5. Russlands Bereitschaft zu Verhandlungen ohne Vorbedingungen kann daher nur mit Waffen, Munition und durch starken ukrainischen Widerstand erreicht werden. Anders geht es leider nicht. Dabei muss es die Ukraine natürlich versuchen, so viele in Besatzung lebende Menschen zu befreien wie es nur geht. Denn übermorgen, wenn nicht schon morgen oder gar heute, werden diese Menschen in die russische Armee eingezogen und auf Ukrainer schießen. Das ist viel wichtiger als bloße Territorien. Jedenfalls wird es womöglich Jahre dauern, bis Moskau jegliche wirkliche Bereitschaft zeigt. Das ist die bittere Realität. Deswegen muss man Russland gemeinsam und entschieden die Grenzen aufzeigen: Hier geht es nicht weiter - und es wird auch nicht weitergehen. 6. Die ukrainische Friedensformel muss richtig verstanden werden statt diese pauschal als unrealistisch abzustempeln und sie auszulachen. Zum einen basiert sie doch auf dem Völkerrecht - und es ist bei weitem nicht nur die Ukraine daran interessiert, dass dieses schwächlende Instrument nicht komplett ausstirbt. Zum anderen aber, und das hängt damit zusammen: Die Leute in der hiesigen Regierung sind sowieso wirklich nicht so dumm, um daran zu glauben, dass Russland diesen faktischen Kapitulationsbedingungen jemals zustimmt. Zumal fast die Hälfte der Punkte der Friedensformel eher mit der Architektur der globalen Sicherheit für die Zukunft zu tun haben als mit dem konkreten Krieg.
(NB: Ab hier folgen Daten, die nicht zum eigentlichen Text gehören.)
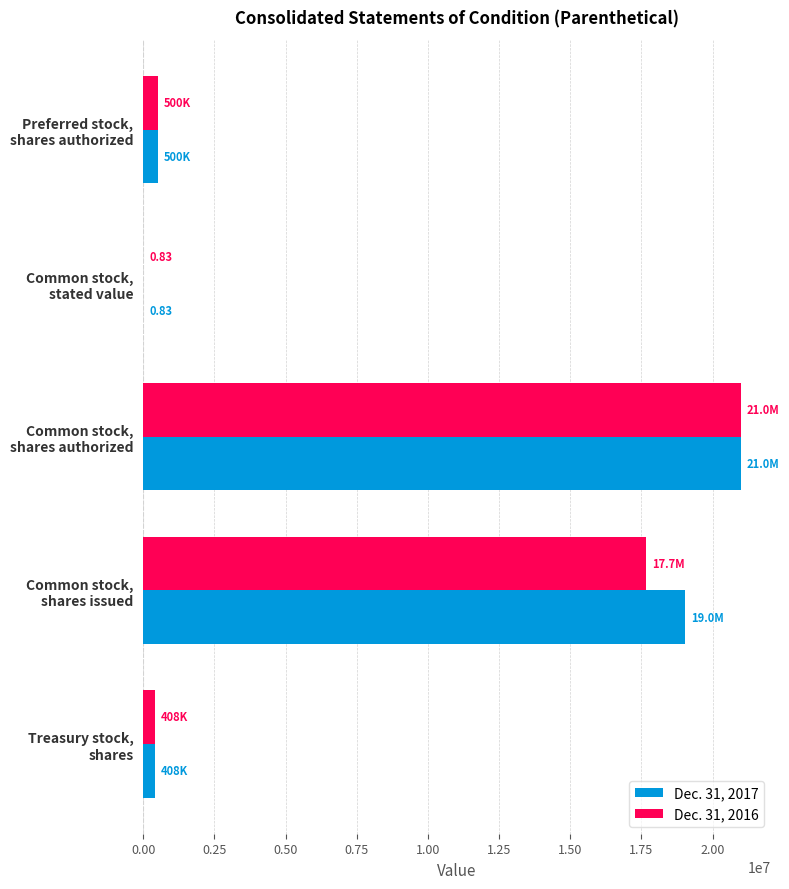

Count the number of categories in the chart.

5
7. Deswegen gilt: Die Friedensformel ist eher keine Verhandlungsposition für Gespräche mit Russland, sondern das strategische Ziel, welches unter Umständen auch über die aktuellen Kampfhandlungen hinaus erreicht werden kann - in wie vielen Jahren auch immer. Doch es ist, wie gesagt, bei weitem nicht für die Ukraine enorm wichtig, dass es dieses strategische und absolut gerechte Ziel in derart klarer Form gibt. Die Wichtigkeit der Einhaltung des Völkerrechts geht deutlich über Kyjiw hinaus. Es ist auch absolut richtig, dass die Ukraine mit der Friedensformel hier die internationale Erzählung dominiert - und nicht irgendeine Scheininitative von draußen.
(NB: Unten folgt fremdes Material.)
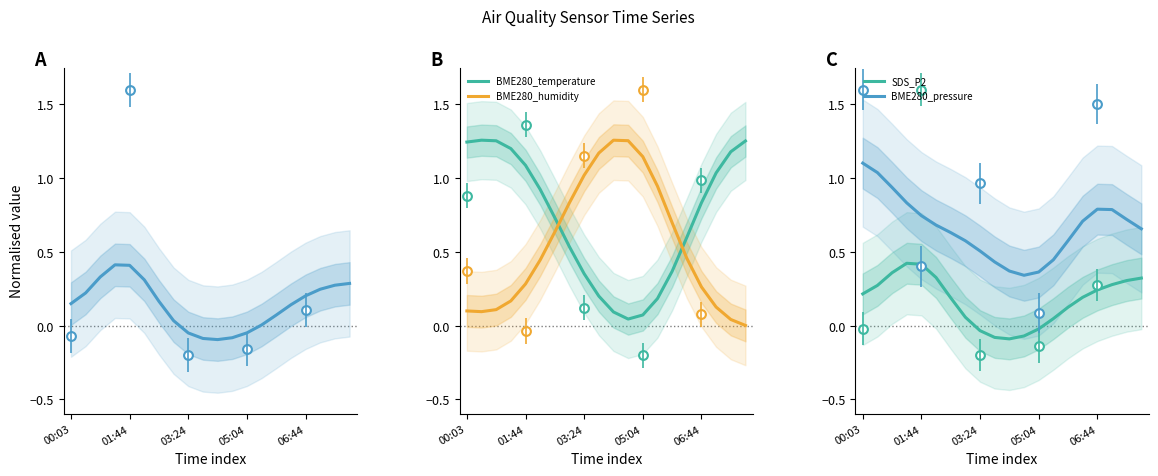

True or false: SDS_P2 and BME280_pressure intersect in this chart.

False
8. Der Entschluss des ukrainischen Sicherheitsrates vom Ende September 2022, der die Unmöglichkeit der Verhandlungen mit Wladimir Putin als Reaktion auf die Aufnahme von vier weiteren ukrainischen Gebieten in die russische Verfassung konstatiert (so ist es richtig und nicht "die Ukraine hat Verhandlungen mit Russland verboten"), ist in der Praxis recht egal. Es werden ohnehin nicht Selenskyj und Putin sein, die den Waffenstillstand irgendwann unterschreiben könnten. Es werden vielmehr politische Berater oder Generäle sein. Und es kann sogar so sein, dass letztlich nichts unterschrieben wird und eine waffenstillstandsähnliche Situation natürlicherweise entsteht.
9. Diplomatie ist wichtig - und alleine die Vereinbarung eines Waffenstillstandes wird an sich eine komplizierte Aufgabe sein. Wer wird diesen denn kontrollieren ist nur eine offensichtliche schwierige Frage von vielen. Ich bleibe aber dabei, dass das ganze Verhandlungsthema im Kern deutlich überschätzt wird. Denn: Die Ukraine wird nichts als russisch anerkennen, Russland wird nichts freiwillig abgeben. Der Raum für eine grundsätzliche Einigung ist einfach nicht da und wird wohl auch in ein paar Jahren nicht da sein.